Nearly two weeks ago, natives on the remote island of North Sentinel (near India) killed 26-year-old American Christian missionary John Allen Chau when he illegally visited the island to convert its residents to Christianity.
Now, Mat Staver, head of the anti-LGBTQ legal group Liberty Counsel, is demanding authorities retrieve Chau’s body, even though its retrieval could possibly spread diseases to the long-isolated natives, killing them all.
Chau paid local fisherman to take him near the island. He then traveled the rest of the way on a kayak, bringing gifts like a soccer ball and a fish. Natives later shot and killed Chau with arrows — fishermen saw tribe members dragging Chau’s body across the shore.
According to USA Today, in 2015 Chau visited Israel with Covenant Journey, Staver’s group which transports college-aged Christians to Israel to re-affirm their faith.
While it’s unclear whether Staver and Chau ever interacted directly, Staver has since spoken loudly about Chau’s death, calling it a “senseless murder” and stating, “[Chau’s] family deserves to bring John’s body back home where he can be buried.”
This might sound reasonable, but it’s potentially catastrophic. The island natives have been isolated for tens of thousands of years, leaving them highly susceptible to modern-day diseases. Even a simple flu could kill scores of them.
Since Chau’s murder is a crime, Indian authorities have pledged to investigate.

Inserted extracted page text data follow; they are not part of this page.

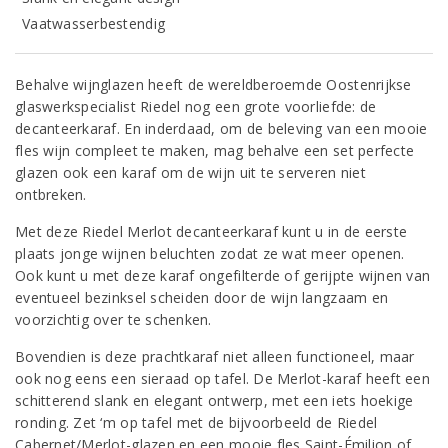
Vaatwasserbestendig
Behalve wijnglazen heeft de wereldberoemde Oostenrijkse
glaswerkspecialist Riedel nog een grote voorliefde: de
decanteerkaraf. En inderdaad, om de beleving van een mooie
fles wijn compleet te maken, mag behalve een set perfecte
glazen ook een karaf om de wijn uit te serveren niet
ontbreken.
Met deze Riedel Merlot decanteerkaraf kunt u in de eerste
plaats jonge wijnen beluchten zodat ze wat meer openen.
Ook kunt u met deze karaf ongefilterde of gerijpte wijnen van
eventueel bezinksel scheiden door de wijn langzaam en
voorzichtig over te schenken.
Bovendien is deze prachtkaraf niet alleen functioneel, maar
ook nog eens een sieraad op tafel. De Merlot-karaf heeft een
schitterend slank en elegant ontwerp, met een iets hoekige
ronding. Zet ‘m op tafel met de bijvoorbeeld de Riedel
Cabernet/Merlot-glazen en een mooie fles Saint-Émilion of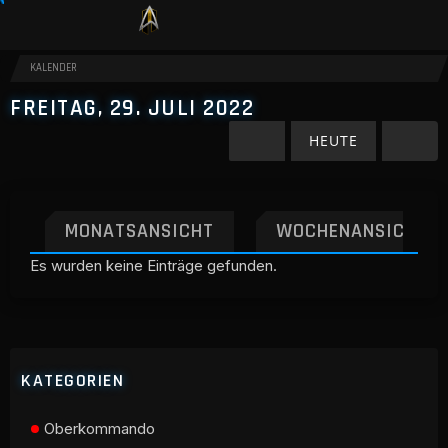
KALENDER
FREITAG, 29. JULI 2022
HEUTE
MONATSANSICHT
WOCHENANSICHT
Es wurden keine Einträge gefunden.
KATEGORIEN
Oberkommando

They’re consulting with anthropologists about the best way to proceed.
In a statement issued Monday, the anthropological advisory group said, “The rights and the desires of the Sentinelese need to be respected, and nothing is to be achieved by escalating the conflict and tension, and worse, to creating a situation where more harm is caused.”
The Southern Poverty Law Center lists the Liberty Counsel as a hate group. As its leader, Staver has called gay men a bunch of perverted, disease-spreading child molesters. He supports the criminalization of consensual gay sex and defends “right” to discriminate against LGBTQ people under the guise of religious liberty.
If this was the kind of Christianity that Chau hoped to spread to the islanders, they’re better off without it.